Les répercussions des apports italiens et la transmission des techniques apparaissent dès le début du XIXe siècle – Francesco Belloni enseigne sa délicate technique de
dépose aux marbriers Bernard et Jamey dès 1819 – mais il faut toutefois en signaler
les limites. Certaines régions n’ont pas bénéficié de cette diffusion et se sont vues
contraintes de mettre en œuvre leurs propres procédés aboutissant à des résultats
inégaux. Il faut attendre la fin du siècle pour qu’apparaissent les premiers spécialistes
français de la mosaïque et de la restauration. Auguste Guilbert-Martin et son petit-fils
René Martin surent s’entourer de mosaïstes italiens pour s’approprier les techniques
d’intervention et se virent confier de nombreux travaux pour les musées nationaux.
Leurs restaurations de grande qualité marquent un tournant décisif des principes
de restitution se rapprochant de ceux que nous observons aujourd’hui.

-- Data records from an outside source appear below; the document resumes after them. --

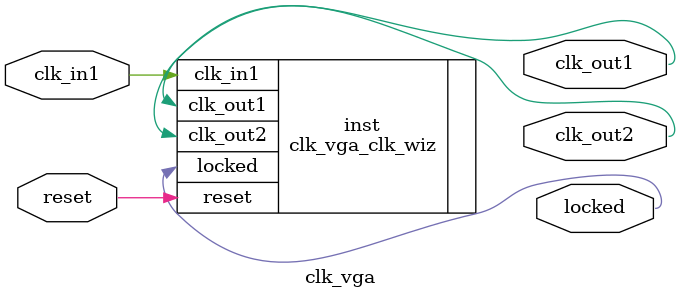
<source format=v>


`timescale 1ps/1ps

(* CORE_GENERATION_INFO = "clk_vga,clk_wiz_v5_4_3_0,{component_name=clk_vga,use_phase_alignment=true,use_min_o_jitter=false,use_max_i_jitter=false,use_dyn_phase_shift=false,use_inclk_switchover=false,use_dyn_reconfig=false,enable_axi=0,feedback_source=FDBK_AUTO,PRIMITIVE=MMCM,num_out_clk=2,clkin1_period=20.000,clkin2_period=10.0,use_power_down=false,use_reset=true,use_locked=true,use_inclk_stopped=false,feedback_type=SINGLE,CLOCK_MGR_TYPE=NA,manual_override=false}" *)

module clk_vga 
 (
  // Clock out ports
  output        clk_out1,
  output        clk_out2,
  // Status and control signals
  input         reset,
  output        locked,
 // Clock in ports
  input         clk_in1
 );

  clk_vga_clk_wiz inst
  (
  // Clock out ports  
  .clk_out1(clk_out1),
  .clk_out2(clk_out2),
  // Status and control signals               
  .reset(reset), 
  .locked(locked),
 // Clock in ports
  .clk_in1(clk_in1)
  );

endmodule

</source>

L’œuvre des mosaïstes italiens en France à l’époque contemporaine est encore
mal connue sous de nombreux aspects. Si la voie a été ouverte par Hélène Guéné
qui rédigea sa thèse de doctorat sur l’entreprise de mosaïque rennaise Odorico père
et fils 4, ou par Maryse Andrys qui a pris pour sujet Gian Domenico Facchina 5,
beaucoup d’ateliers n’ont encore jamais fait l’objet d’une étude exhaustive. Aussi
faut-il, souligner l’importance de ces artistes encore fort ignorés dans l’univers
culturel du XIXe siècle, apporter un regard nouveau sur leur activité, et au-delà de
cet aspect méconnu de l’histoire de la mosaïque contemporaine, donner une place
à cette discipline dans l’histoire du patrimoine archéologique.
Notes
1. J.-P. BABELON, A. CHASTEL, « La notion de patrimoine », La Revue de l’art, 1980, n° 49,
p. 5-32, rééd. Paris, Editions Liana Lévi, 1994, 142 p. (coll. Opinion).

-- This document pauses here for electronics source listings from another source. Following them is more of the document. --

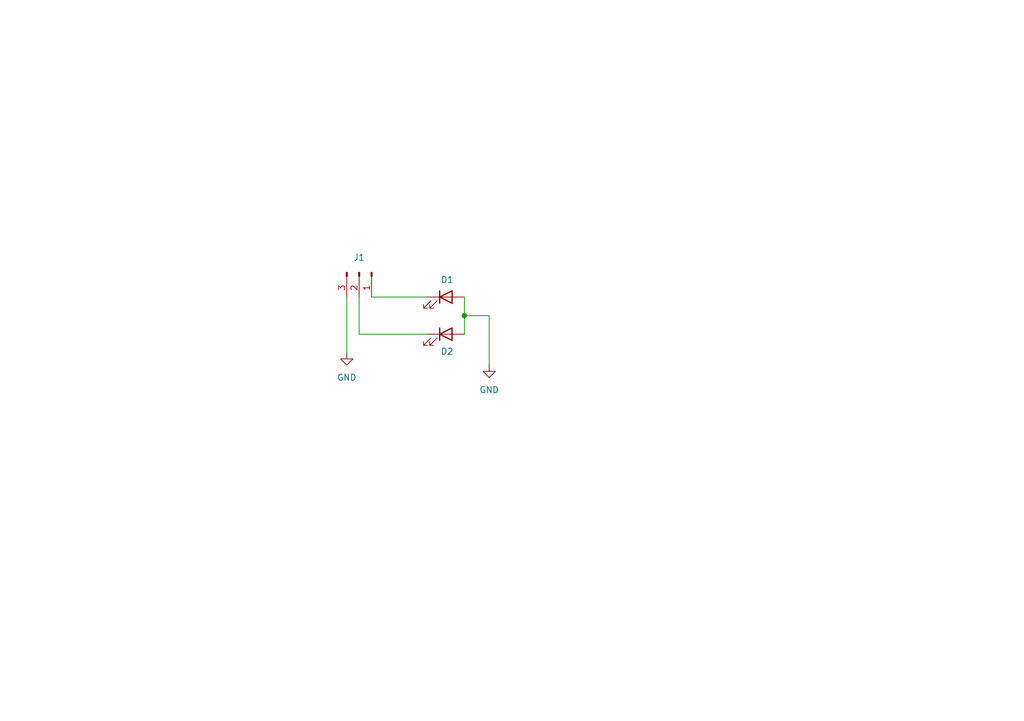
<source format=kicad_sch>
(kicad_sch
	(version 20231120)
	(generator "eeschema")
	(generator_version "8.0")
	(uuid "89dc5a9a-3ae8-49cc-a8e1-94c15b4c6dd8")
	(paper "A5")
	(title_block
		(title "Placa MECA-LEDS")
		(date "2024-10-28")
		(rev "1")
		(company "URJC")
		(comment 1 "Eva Fernández de la Cruz")
		(comment 2 "Placa de ejemplo para los LEDS de mecatrónica")
	)
	
	(junction
		(at 95.25 64.77)
		(diameter 0)
		(color 0 0 0 0)
		(uuid "5786a9d3-3eff-4ca8-aa0b-1160176f0779")
	)
	(wire
		(pts
			(xy 71.12 60.96) (xy 71.12 72.39)
		)
		(stroke
			(width 0)
			(type default)
		)
		(uuid "24f75ae2-f2c3-4da7-9b3c-d888001cfcab")
	)
	(wire
		(pts
			(xy 100.33 64.77) (xy 95.25 64.77)
		)
		(stroke
			(width 0)
			(type default)
		)
		(uuid "261ff3f1-1892-419d-b9cb-a4fd89b922e6")
	)
	(wire
		(pts
			(xy 73.66 68.58) (xy 87.63 68.58)
		)
		(stroke
			(width 0)
			(type default)
		)
		(uuid "4b58bbd6-aa02-453d-acce-b67a1836a486")
	)
	(wire
		(pts
			(xy 95.25 64.77) (xy 95.25 68.58)
		)
		(stroke
			(width 0)
			(type default)
		)
		(uuid "73748a11-7d63-4e8d-a327-44c3cbb313e8")
	)
	(wire
		(pts
			(xy 95.25 60.96) (xy 95.25 64.77)
		)
		(stroke
			(width 0)
			(type default)
		)
		(uuid "856e7c37-fcab-4571-8b2c-a371d2e6049c")
	)
	(wire
		(pts
			(xy 73.66 60.96) (xy 73.66 68.58)
		)
		(stroke
			(width 0)
			(type default)
		)
		(uuid "91f26212-0c4f-48bd-88fd-abddf90cc68e")
	)
	(wire
		(pts
			(xy 100.33 74.93) (xy 100.33 64.77)
		)
		(stroke
			(width 0)
			(type default)
		)
		(uuid "ae8b1e54-1bff-4f54-82a7-6af08dc76eca")
	)
	(wire
		(pts
			(xy 76.2 60.96) (xy 87.63 60.96)
		)
		(stroke
			(width 0)
			(type default)
		)
		(uuid "d0e39f57-7696-404a-94ca-c029e7cd4f31")
	)
	(symbol
		(lib_id "Connector:Conn_01x03_Pin")
		(at 73.66 55.88 270)
		(unit 1)
		(exclude_from_sim no)
		(in_bom yes)
		(on_board yes)
		(dnp no)
		(uuid "24251ea2-1218-436f-b5a5-a675f8f408eb")
		(property "Reference" "J1"
			(at 73.66 52.832 90)
			(effects
				(font
					(size 1.27 1.27)
				)
			)
		)
		(property "Value" "Conn_01x03_Pin"
			(at 73.66 53.34 90)
			(effects
				(font
					(size 1.27 1.27)
				)
				(hide yes)
			)
		)
		(property "Footprint" ""
			(at 73.66 55.88 0)
			(effects
				(font
					(size 1.27 1.27)
				)
				(hide yes)
			)
		)
		(property "Datasheet" "~"
			(at 73.66 55.88 0)
			(effects
				(font
					(size 1.27 1.27)
				)
				(hide yes)
			)
		)
		(property "Description" "Generic connector, single row, 01x03, script generated"
			(at 73.66 55.88 0)
			(effects
				(font
					(size 1.27 1.27)
				)
				(hide yes)
			)
		)
		(pin "2"
			(uuid "3669296c-e482-40e5-982b-2622c3528acb")
		)
		(pin "1"
			(uuid "8d9337dd-ec14-4485-b10c-643bb0f6c78f")
		)
		(pin "3"
			(uuid "e96632ed-7742-4b29-a25f-f70c52f49e55")
		)
		(instances
			(project ""
				(path "/89dc5a9a-3ae8-49cc-a8e1-94c15b4c6dd8"
					(reference "J1")
					(unit 1)
				)
			)
		)
	)
	(symbol
		(lib_id "Device:LED")
		(at 91.44 68.58 0)
		(unit 1)
		(exclude_from_sim no)
		(in_bom yes)
		(on_board yes)
		(dnp no)
		(uuid "2a4a286a-4fcf-4a4b-955f-ecd67ebe6014")
		(property "Reference" "D2"
			(at 91.694 72.136 0)
			(effects
				(font
					(size 1.27 1.27)
				)
			)
		)
		(property "Value" "LED"
			(at 89.8525 64.77 0)
			(effects
				(font
					(size 1.27 1.27)
				)
				(hide yes)
			)
		)
		(property "Footprint" ""
			(at 91.44 68.58 0)
			(effects
				(font
					(size 1.27 1.27)
				)
				(hide yes)
			)
		)
		(property "Datasheet" "~"
			(at 91.44 68.58 0)
			(effects
				(font
					(size 1.27 1.27)
				)
				(hide yes)
			)
		)
		(property "Description" "Light emitting diode"
			(at 91.44 68.58 0)
			(effects
				(font
					(size 1.27 1.27)
				)
				(hide yes)
			)
		)
		(pin "2"
			(uuid "373c3394-cc27-4b12-a62c-7938719f9654")
		)
		(pin "1"
			(uuid "84937c5f-16d0-4027-9723-2aeb44928156")
		)
		(instances
			(project ""
				(path "/89dc5a9a-3ae8-49cc-a8e1-94c15b4c6dd8"
					(reference "D2")
					(unit 1)
				)
			)
		)
	)
	(symbol
		(lib_id "power:GND")
		(at 71.12 72.39 0)
		(unit 1)
		(exclude_from_sim no)
		(in_bom yes)
		(on_board yes)
		(dnp no)
		(fields_autoplaced yes)
		(uuid "a37501eb-bd65-40d7-b1cb-da04b10dd54b")
		(property "Reference" "#PWR01"
			(at 71.12 78.74 0)
			(effects
				(font
					(size 1.27 1.27)
				)
				(hide yes)
			)
		)
		(property "Value" "GND"
			(at 71.12 77.47 0)
			(effects
				(font
					(size 1.27 1.27)
				)
			)
		)
		(property "Footprint" ""
			(at 71.12 72.39 0)
			(effects
				(font
					(size 1.27 1.27)
				)
				(hide yes)
			)
		)
		(property "Datasheet" ""
			(at 71.12 72.39 0)
			(effects
				(font
					(size 1.27 1.27)
				)
				(hide yes)
			)
		)
		(property "Description" "Power symbol creates a global label with name \"GND\" , ground"
			(at 71.12 72.39 0)
			(effects
				(font
					(size 1.27 1.27)
				)
				(hide yes)
			)
		)
		(pin "1"
			(uuid "a986d7a6-a233-4e67-89ff-06b5e4889928")
		)
		(instances
			(project ""
				(path "/89dc5a9a-3ae8-49cc-a8e1-94c15b4c6dd8"
					(reference "#PWR01")
					(unit 1)
				)
			)
		)
	)
	(symbol
		(lib_id "Device:LED")
		(at 91.44 60.96 0)
		(unit 1)
		(exclude_from_sim no)
		(in_bom yes)
		(on_board yes)
		(dnp no)
		(uuid "c6d9f452-24b9-4488-9177-825c4c1696db")
		(property "Reference" "D1"
			(at 91.694 57.404 0)
			(effects
				(font
					(size 1.27 1.27)
				)
			)
		)
		(property "Value" "LED"
			(at 89.8525 57.15 0)
			(effects
				(font
					(size 1.27 1.27)
				)
				(hide yes)
			)
		)
		(property "Footprint" ""
			(at 91.44 60.96 0)
			(effects
				(font
					(size 1.27 1.27)
				)
				(hide yes)
			)
		)
		(property "Datasheet" "~"
			(at 91.44 60.96 0)
			(effects
				(font
					(size 1.27 1.27)
				)
				(hide yes)
			)
		)
		(property "Description" "Light emitting diode"
			(at 91.44 60.96 0)
			(effects
				(font
					(size 1.27 1.27)
				)
				(hide yes)
			)
		)
		(pin "2"
			(uuid "11b9d477-6ba4-45e4-bd12-502238a1b65c")
		)
		(pin "1"
			(uuid "1f75b065-543d-4d95-ae9d-f63c5c0990ef")
		)
		(instances
			(project ""
				(path "/89dc5a9a-3ae8-49cc-a8e1-94c15b4c6dd8"
					(reference "D1")
					(unit 1)
				)
			)
		)
	)
	(symbol
		(lib_id "power:GND")
		(at 100.33 74.93 0)
		(unit 1)
		(exclude_from_sim no)
		(in_bom yes)
		(on_board yes)
		(dnp no)
		(fields_autoplaced yes)
		(uuid "fbccaa3c-6418-4a3f-94b2-9ecec33b4226")
		(property "Reference" "#PWR02"
			(at 100.33 81.28 0)
			(effects
				(font
					(size 1.27 1.27)
				)
				(hide yes)
			)
		)
		(property "Value" "GND"
			(at 100.33 80.01 0)
			(effects
				(font
					(size 1.27 1.27)
				)
			)
		)
		(property "Footprint" ""
			(at 100.33 74.93 0)
			(effects
				(font
					(size 1.27 1.27)
				)
				(hide yes)
			)
		)
		(property "Datasheet" ""
			(at 100.33 74.93 0)
			(effects
				(font
					(size 1.27 1.27)
				)
				(hide yes)
			)
		)
		(property "Description" "Power symbol creates a global label with name \"GND\" , ground"
			(at 100.33 74.93 0)
			(effects
				(font
					(size 1.27 1.27)
				)
				(hide yes)
			)
		)
		(pin "1"
			(uuid "9aca9034-3e4c-48af-aaab-28e5ff81d51d")
		)
		(instances
			(project ""
				(path "/89dc5a9a-3ae8-49cc-a8e1-94c15b4c6dd8"
					(reference "#PWR02")
					(unit 1)
				)
			)
		)
	)
	(sheet_instances
		(path "/"
			(page "1")
		)
	)
)

</source>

2. P. NORA (dir.), Les lieux de mémoire, Paris, Gallimard, (Bibliothèque illustrée des Histoires) ;
I. La République, 1984, 674 p. ; II. La Nation, 1986, t. I, 610 p., t. II. 662 p., t. III. 667 p. ;
III. Les France, 1992, t. I. Conflits et partages, 988 p., t. II. Traditions, 988 p., t. III. De l’archive à l’emblème, 1 034 p.
3. F. BERCE, Des Monuments historiques au patrimoine du XVIIIe siècle à nos jours, Paris,
Flammarion, 2000, p. 40-46.
4. H. GUENE, Odorico mosaïste. La production d’un atelier italien en Bretagne et en Anjou (18821978), thèse de doctorat en histoire de l’art soutenue à l’Université de Rennes en 1984.
5. M. ANDRYS, Le renouveau de la mosaïque monumentale en France de 1875 à 1903. Étude
sur la production et l’activité des principaux ateliers parisiens de la fin du XIXe siècle, thèse de
doctorat en Histoire sociale, soutenue à l’université de Besançon en 1995.